Learning Analytics and the Measurement of Learning Engagement

Tempelaar, Dirk; Nguyen, Quan and Rienties, Bart (2020). Learning Analytics and the Measurement of Learning Engagement. In: Ifenthaler, Dirk and Gibson, David eds. Adoption of Data Analytics in Higher Education Learning and Teaching. Advances in Analytics for Learning and Teaching. Cham: Springer, pp. 159–176.
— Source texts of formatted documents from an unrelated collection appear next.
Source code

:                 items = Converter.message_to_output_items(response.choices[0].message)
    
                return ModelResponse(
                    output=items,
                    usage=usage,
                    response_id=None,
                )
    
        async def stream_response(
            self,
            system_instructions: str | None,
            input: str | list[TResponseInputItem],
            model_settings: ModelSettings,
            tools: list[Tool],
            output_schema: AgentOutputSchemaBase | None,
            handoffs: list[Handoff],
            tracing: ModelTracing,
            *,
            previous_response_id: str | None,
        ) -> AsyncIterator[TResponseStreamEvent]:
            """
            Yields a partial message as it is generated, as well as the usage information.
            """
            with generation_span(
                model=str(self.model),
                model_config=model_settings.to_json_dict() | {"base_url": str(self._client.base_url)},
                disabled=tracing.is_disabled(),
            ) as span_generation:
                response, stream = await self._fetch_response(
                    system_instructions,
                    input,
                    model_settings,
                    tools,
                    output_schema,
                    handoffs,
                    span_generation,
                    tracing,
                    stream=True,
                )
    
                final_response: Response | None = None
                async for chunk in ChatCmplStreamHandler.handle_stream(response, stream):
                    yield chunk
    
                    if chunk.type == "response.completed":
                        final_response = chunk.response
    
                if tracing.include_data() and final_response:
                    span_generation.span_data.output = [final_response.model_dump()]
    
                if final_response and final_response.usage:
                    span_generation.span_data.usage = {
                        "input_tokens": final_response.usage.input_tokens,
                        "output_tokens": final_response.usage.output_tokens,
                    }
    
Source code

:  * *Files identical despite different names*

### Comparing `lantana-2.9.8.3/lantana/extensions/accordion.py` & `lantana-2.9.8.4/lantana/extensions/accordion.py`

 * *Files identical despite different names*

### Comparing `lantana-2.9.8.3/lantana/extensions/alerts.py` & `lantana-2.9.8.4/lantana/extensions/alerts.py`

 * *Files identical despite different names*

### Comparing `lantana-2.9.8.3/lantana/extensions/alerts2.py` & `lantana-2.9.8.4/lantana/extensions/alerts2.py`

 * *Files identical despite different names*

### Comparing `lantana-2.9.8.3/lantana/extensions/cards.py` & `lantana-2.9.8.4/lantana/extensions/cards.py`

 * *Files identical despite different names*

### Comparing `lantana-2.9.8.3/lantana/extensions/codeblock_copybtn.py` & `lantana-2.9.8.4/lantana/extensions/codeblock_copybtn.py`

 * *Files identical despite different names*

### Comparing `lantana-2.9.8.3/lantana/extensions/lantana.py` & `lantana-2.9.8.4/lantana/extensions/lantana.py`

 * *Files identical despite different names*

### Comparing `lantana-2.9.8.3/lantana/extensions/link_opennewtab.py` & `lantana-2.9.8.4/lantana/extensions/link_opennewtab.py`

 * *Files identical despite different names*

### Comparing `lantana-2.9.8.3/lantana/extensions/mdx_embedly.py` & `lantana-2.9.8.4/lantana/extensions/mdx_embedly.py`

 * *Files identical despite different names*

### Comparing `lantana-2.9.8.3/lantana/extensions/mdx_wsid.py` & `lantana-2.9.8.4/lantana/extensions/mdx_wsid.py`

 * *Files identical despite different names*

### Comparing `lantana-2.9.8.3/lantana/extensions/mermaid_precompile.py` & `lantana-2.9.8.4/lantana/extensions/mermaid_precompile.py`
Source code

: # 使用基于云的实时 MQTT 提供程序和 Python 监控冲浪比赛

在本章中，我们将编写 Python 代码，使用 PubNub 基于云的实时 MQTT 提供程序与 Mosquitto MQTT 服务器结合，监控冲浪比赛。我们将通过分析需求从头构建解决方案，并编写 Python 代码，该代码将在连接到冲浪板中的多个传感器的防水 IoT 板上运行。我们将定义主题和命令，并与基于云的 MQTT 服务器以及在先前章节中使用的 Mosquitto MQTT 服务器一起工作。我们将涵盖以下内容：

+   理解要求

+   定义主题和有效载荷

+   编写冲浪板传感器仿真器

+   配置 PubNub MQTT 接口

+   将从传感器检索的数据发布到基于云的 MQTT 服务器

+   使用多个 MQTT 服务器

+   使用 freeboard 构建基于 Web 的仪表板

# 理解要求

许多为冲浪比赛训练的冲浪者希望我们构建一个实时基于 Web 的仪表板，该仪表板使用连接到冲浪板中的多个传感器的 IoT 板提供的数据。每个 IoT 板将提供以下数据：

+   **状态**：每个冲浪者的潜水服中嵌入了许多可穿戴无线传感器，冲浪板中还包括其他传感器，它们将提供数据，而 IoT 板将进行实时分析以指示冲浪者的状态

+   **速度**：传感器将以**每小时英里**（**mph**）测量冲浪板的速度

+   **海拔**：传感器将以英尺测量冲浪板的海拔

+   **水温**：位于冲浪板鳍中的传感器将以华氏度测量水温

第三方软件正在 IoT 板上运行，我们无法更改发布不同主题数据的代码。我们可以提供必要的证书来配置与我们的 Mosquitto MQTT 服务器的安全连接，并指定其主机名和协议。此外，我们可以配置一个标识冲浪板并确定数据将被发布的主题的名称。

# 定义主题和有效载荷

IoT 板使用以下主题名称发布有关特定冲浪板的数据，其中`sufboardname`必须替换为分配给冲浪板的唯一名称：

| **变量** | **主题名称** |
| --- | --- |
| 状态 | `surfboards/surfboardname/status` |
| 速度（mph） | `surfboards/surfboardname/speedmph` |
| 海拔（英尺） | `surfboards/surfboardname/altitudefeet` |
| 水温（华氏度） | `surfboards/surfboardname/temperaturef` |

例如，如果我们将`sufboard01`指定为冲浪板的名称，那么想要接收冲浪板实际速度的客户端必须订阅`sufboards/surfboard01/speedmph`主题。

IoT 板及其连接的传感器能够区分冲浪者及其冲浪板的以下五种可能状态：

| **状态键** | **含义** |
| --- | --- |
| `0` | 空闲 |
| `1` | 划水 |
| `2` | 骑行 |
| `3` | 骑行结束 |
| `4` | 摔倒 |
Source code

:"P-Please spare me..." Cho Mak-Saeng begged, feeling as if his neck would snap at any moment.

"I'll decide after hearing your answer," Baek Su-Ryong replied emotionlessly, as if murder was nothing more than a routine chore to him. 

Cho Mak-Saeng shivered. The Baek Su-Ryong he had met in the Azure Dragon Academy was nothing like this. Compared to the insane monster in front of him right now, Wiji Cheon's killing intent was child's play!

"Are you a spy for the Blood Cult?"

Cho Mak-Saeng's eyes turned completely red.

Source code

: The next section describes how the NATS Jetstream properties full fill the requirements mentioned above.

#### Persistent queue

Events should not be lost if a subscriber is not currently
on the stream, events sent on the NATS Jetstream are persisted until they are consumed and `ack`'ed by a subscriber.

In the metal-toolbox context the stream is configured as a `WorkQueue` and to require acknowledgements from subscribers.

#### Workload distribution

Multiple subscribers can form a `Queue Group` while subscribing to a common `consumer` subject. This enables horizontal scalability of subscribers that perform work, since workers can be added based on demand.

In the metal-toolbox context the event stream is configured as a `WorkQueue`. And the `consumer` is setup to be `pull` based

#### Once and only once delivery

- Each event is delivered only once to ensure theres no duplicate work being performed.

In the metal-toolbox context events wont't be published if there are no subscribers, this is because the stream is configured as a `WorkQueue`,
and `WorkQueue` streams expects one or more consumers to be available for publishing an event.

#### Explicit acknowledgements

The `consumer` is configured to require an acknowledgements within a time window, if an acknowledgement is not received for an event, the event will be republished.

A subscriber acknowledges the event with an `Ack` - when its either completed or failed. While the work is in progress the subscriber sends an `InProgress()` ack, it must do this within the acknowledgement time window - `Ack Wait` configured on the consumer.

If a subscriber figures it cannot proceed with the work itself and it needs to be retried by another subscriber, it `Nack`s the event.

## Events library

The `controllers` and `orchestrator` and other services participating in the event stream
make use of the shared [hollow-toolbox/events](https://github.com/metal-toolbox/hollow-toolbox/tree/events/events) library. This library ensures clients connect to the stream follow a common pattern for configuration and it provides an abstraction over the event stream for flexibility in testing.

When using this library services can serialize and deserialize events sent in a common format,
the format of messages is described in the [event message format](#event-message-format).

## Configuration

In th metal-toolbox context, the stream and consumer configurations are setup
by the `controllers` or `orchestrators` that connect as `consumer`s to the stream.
DOI: https://doi.org/10.1007/978-3-030-47392-1_9

URL: https://www.springer.com/gp/book/9783030473914


The measurement of learning engagement is a major research theme, both in the learning analytics community and the broader area of educational research. The complexity of conceptualizing as well as operationalizing the construct of engagement generates a wide range of instruments, such as self-report surveys, log data from technology-enhanced learning systems, think-aloud and tests. In this empirical work, we investigate the alignment of behavioural traces of engagement with self-report measures and their impact on academic performance. The unique contribution of this study was the integration of temporal, behavioural, affective, and cognitive dimensions of engagement by combing digital traces at three different learning phases with self-report, formative as well as summative assessments. Using a two-step cluster analysis based on data from 1,027 undergraduate students in a first-year 8-week statistics course, we identified four distinct temporal engagement patterns (i.e. nonactive, active before tutorial, active before quiz, and active before exams). Our analysis showed that early engagement (i.e. before tutorial) was significantly associated with course performance and self-report measures, while late engagement patterns had weaker correlations. This study shed further lights on a potential source of heterogeneity and collinearity in engagement measures (i.e. timing of engagement) that should be accounted for in learning analytics model. In order to design effective intervention, it is crucial to consider different profiles of learners based on their engagement patterns as well as the temporal relation between trace data, self-report, and academic performance.